2 de junio de 2012

Relecturas, Vila-Matas

Los escritores deben ser leídos y no vistos

Música para malogrados
Enrique Vila-Matas

El pasado Sant Jordi me tocó firmar al lado de un simpático joven que había escrito un libro titulado Guía para calvos. Sentí curiosidad y le pregunté de qué trataba aquello. “Es un libro de broma”, me aclaró de inmediato. Después, no tardé en ir viendo que era famoso por un programa de televisión. Saludaba a las multitudes y, en un momento determinado, en medio de tanto ajetreo, se volvió hacia mí y dijo: —Vine para que me vieran.

Exacto, pensé. No se podía resumir de forma más intuitiva el estado general de la literatura. Su frase me trajo, además, el recuerdo de William Gaddis y su firme convicción de que “los escritores deben ser leídos y no vistos”. La frase del joven autor no podía estar más cargada de sentido. Y me pareció confirmar lo que siempre he pensado: que en el preciso instante en que los escritores empezaron a ser vistos, se malogró todo.

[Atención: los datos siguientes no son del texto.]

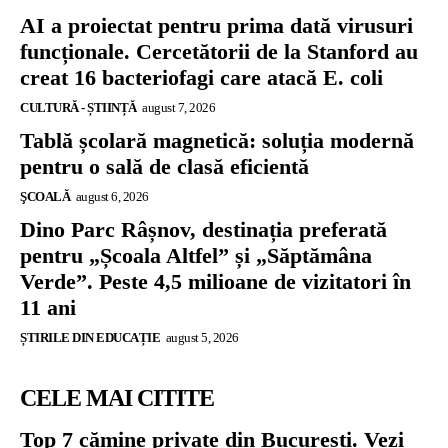
AI a proiectat pentru prima dată virusuri
funcționale. Cercetătorii de la Stanford au
creat 16 bacteriofagi care atacă E. coli
CULTURĂ - ȘTIINȚĂ
august 7, 2026
Tablă școlară magnetică: soluția modernă
pentru o sală de clasă eficientă
ŞCOALĂ
august 6, 2026
Dino Parc Râșnov, destinația preferată
pentru „Școala Altfel” și „Săptămâna
Verde”. Peste 4,5 milioane de vizitatori în
11 ani
ȘTIRILE DIN EDUCAȚIE
august 5, 2026
CELE MAI CITITE
Top 7 cămine private din București. Vezi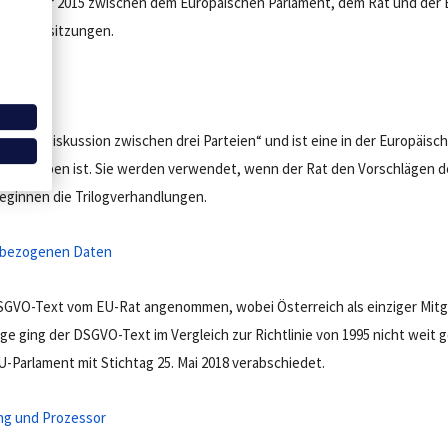
Dezember 2015 zwischen dem Europäischen Parlament, dem Rat und der
le Trilogsitzungen.
ung
uf eine „Diskussion zwischen drei Parteien“ und ist eine in der Europäisc
beschrieben ist. Sie werden verwendet, wenn der Rat den Vorschlägen d
beginnen die Trilogverhandlungen.
nbezogenen Daten
DSGVO-Text vom EU-Rat angenommen, wobei Österreich als einziger Mit
lge ging der DSGVO-Text im Vergleich zur Richtlinie von 1995 nicht wei
-Parlament mit Stichtag 25. Mai 2018 verabschiedet.
ng und Prozessor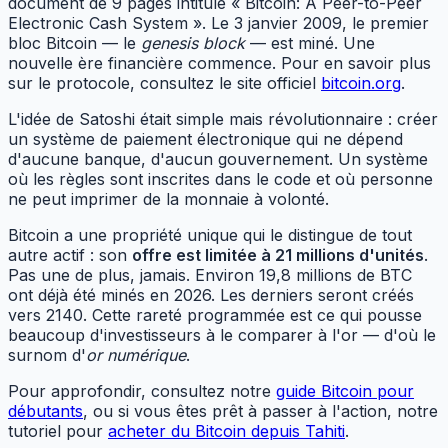
document de 9 pages intitulé « Bitcoin: A Peer-to-Peer
Electronic Cash System ». Le 3 janvier 2009, le premier
bloc Bitcoin — le
genesis block
— est miné. Une
nouvelle ère financière commence. Pour en savoir plus
sur le protocole, consultez le site officiel
bitcoin.org
.
L'idée de Satoshi était simple mais révolutionnaire : créer
un système de paiement électronique qui ne dépend
d'aucune banque, d'aucun gouvernement. Un système
où les règles sont inscrites dans le code et où personne
ne peut imprimer de la monnaie à volonté.
Bitcoin a une propriété unique qui le distingue de tout
autre actif : son
offre est limitée à 21 millions d'unités
.
Pas une de plus, jamais. Environ 19,8 millions de BTC
ont déjà été minés en 2026. Les derniers seront créés
vers 2140. Cette rareté programmée est ce qui pousse
beaucoup d'investisseurs à le comparer à l'or — d'où le
surnom d'
or numérique
.
Pour approfondir, consultez notre
guide Bitcoin pour
débutants
, ou si vous êtes prêt à passer à l'action, notre
tutoriel pour
acheter du Bitcoin depuis Tahiti
.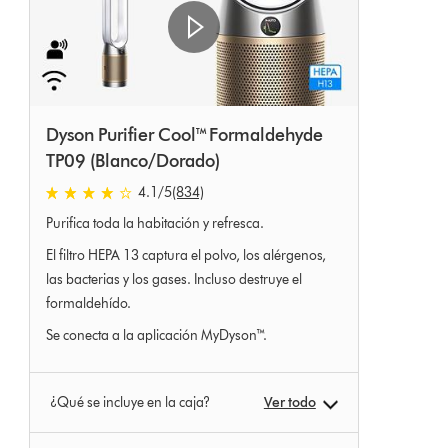
Dyson Purifier Cool™ Formaldehyde
TP09 (Blanco/Dorado)
4.1 estrellas de 5 de 834 Ratings
4.1
/5
(834)
Purifica toda la habitación y refresca.
El filtro HEPA 13 captura el polvo, los alérgenos,
las bacterias y los gases. Incluso destruye el
formaldehído.
Se conecta a la aplicación MyDyson™.
¿Qué se incluye en la caja?
Ver todo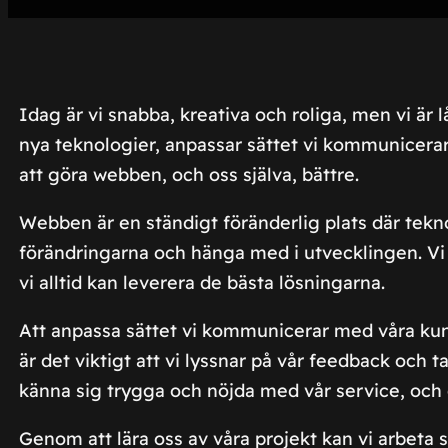
Idag är vi snabba, kreativa och roliga, men vi är
nya teknologier, anpassar sättet vi kommunicerar 
att göra webben, och oss själva, bättre.
Webben är en ständigt föränderlig plats där tekno
förändringarna och hänga med i utvecklingen. Vi ser
vi alltid kan leverera de bästa lösningarna.
Att anpassa sättet vi kommunicerar med våra kunde
är det viktigt att vi lyssnar på vår feedback och ta
känna sig trygga och nöjda med vår service, och de
Genom att lära oss av våra projekt kan vi arbeta 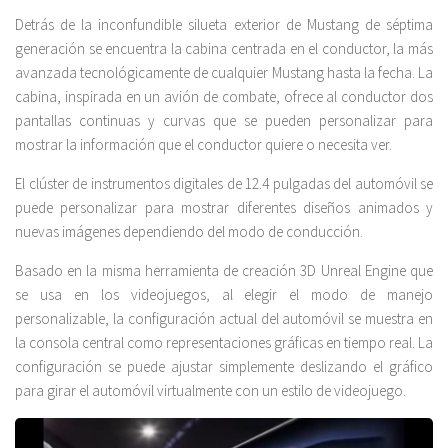
Detrás de la inconfundible silueta exterior de Mustang de séptima
generación se encuentra la cabina centrada en el conductor, la más
avanzada tecnológicamente de cualquier Mustang hasta la fecha. La
cabina, inspirada en un avión de combate, ofrece al conductor dos
pantallas continuas y curvas que se pueden personalizar para
mostrar la información que el conductor quiere o necesita ver.
El clúster de instrumentos digitales de 12.4 pulgadas del automóvil se
puede personalizar para mostrar diferentes diseños animados y
nuevas imágenes dependiendo del modo de conducción.
Basado en la misma herramienta de creación 3D Unreal Engine que
se usa en los videojuegos, al elegir el modo de manejo
personalizable, la configuración actual del automóvil se muestra en
la consola central como representaciones gráficas en tiempo real. La
configuración se puede ajustar simplemente deslizando el gráfico
para girar el automóvil virtualmente con un estilo de videojuego.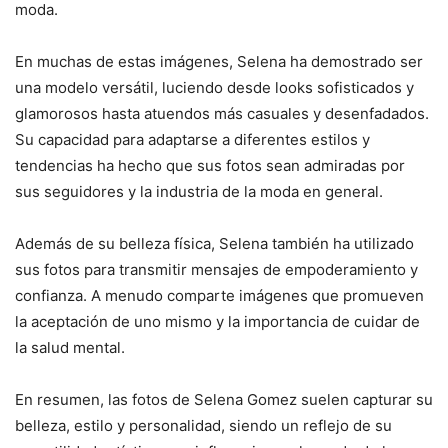
moda.
En muchas de estas imágenes, Selena ha demostrado ser
una modelo versátil, luciendo desde looks sofisticados y
glamorosos hasta atuendos más casuales y desenfadados.
Su capacidad para adaptarse a diferentes estilos y
tendencias ha hecho que sus fotos sean admiradas por
sus seguidores y la industria de la moda en general.
Además de su belleza física, Selena también ha utilizado
sus fotos para transmitir mensajes de empoderamiento y
confianza. A menudo comparte imágenes que promueven
la aceptación de uno mismo y la importancia de cuidar de
la salud mental.
En resumen, las fotos de Selena Gomez suelen capturar su
belleza, estilo y personalidad, siendo un reflejo de su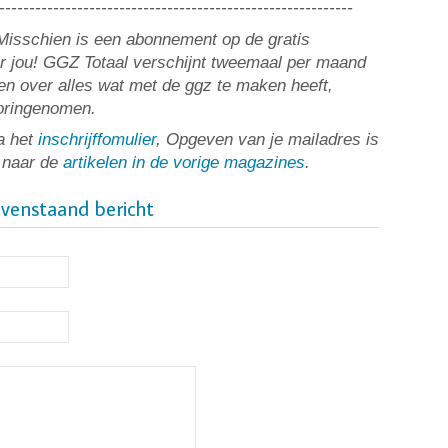
-----------------------------------------------------------
? Misschien is een abonnement op de gratis
or jou! GGZ Totaal verschijnt tweemaal per maand
n over alles wat met de ggz te maken heeft,
ooringenomen.
a het
inschrijffomulier
, Opgeven van je mailadres is
t naar de
artikelen in de vorige magazines
.
ovenstaand bericht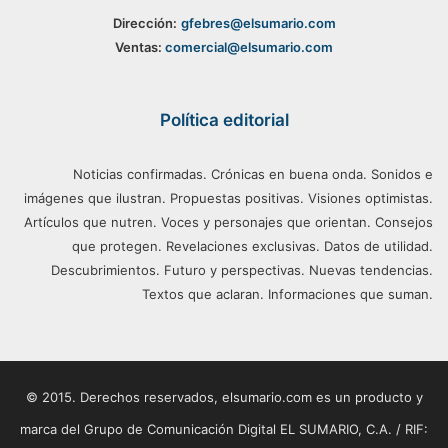
Dirección:
gfebres@elsumario.com
Ventas:
comercial@elsumario.com
Política editorial
Noticias confirmadas. Crónicas en buena onda. Sonidos e
imágenes que ilustran. Propuestas positivas. Visiones optimistas.
Artículos que nutren. Voces y personajes que orientan. Consejos
que protegen. Revelaciones exclusivas. Datos de utilidad.
Descubrimientos. Futuro y perspectivas. Nuevas tendencias.
Textos que aclaran. Informaciones que suman.
© 2015. Derechos reservados, elsumario.com es un producto y
marca del Grupo de Comunicación Digital EL SUMARIO, C.A. / RIF:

Quizás por eso, horas después, regresando de noche a casa, estuve pensando en el trágico recorrido que, a través de los siglos, han ido trazando con despropósito continuado los escritores hasta llegar a los libros de broma de ahora. ¿Qué pudo suceder a lo largo de ese camino para que las cosas acabaran tan mal? La cuestión del fin de la literatura es el eje central de Nude in your hot tub, facing the abyss, un ensayo de Lars Iyer, joven novelista británico. En su reflexión sobre la visibilidad de la literatura comienza recordándonos que hubo un tiempo en que los escritores eran como dioses, vivían en las montañas cual ermitaños desahuciados o aristócratas lunáticos; escribían en esos días con la única finalidad de comunicarse con los muertos y no habían oído hablar nunca del mercado, eran misteriosos y antisociales… Aunque es probable que deploraran moverse entre tanta desolación y tristeza, vivían y respiraban en el reino sagrado de la literatura.

Andando el tiempo, surgió una segunda hornada de escritores. Vivían en los bosques, al pie de las montañas y, aunque seguían soñando con las alturas y lo sagrado, necesitaban recalar en los confines de bosques colindantes con alguna ciudad, en la que se adentraban de vez en cuando para agitar mentes e instigar revoluciones. Después, los escritores empezaron a instalarse en pisos de la ciudad y se lanzaron de cabeza en la piscina del mercado y en poco tiempo empezaron a ser más numerosos que los lectores, y pronto quedó claro que, a fin de cuentas, el público no era más que una alucinación. Más tarde, llegaría Internet y hoy en día los escritores se sitúan ante su mesa y sueñan con lo sagrado al tiempo que derrochan brevedades en sus tuits y de vez en cuando intervienen en alguna polémica de la Red mientras comen pringles y lloran al preguntarse qué tienen que ver los autores de libros de broma de ahora con los misántropos desahuciados de antaño.

Nada que ver, claro. Sólo que uno hasta diría que existe una ligazón entre ellos, pues a todos se les llama por igual “escritores”.

(Fotografía: Thomas Bernhard (1931-1988), en una fotografía de los años cincuenta).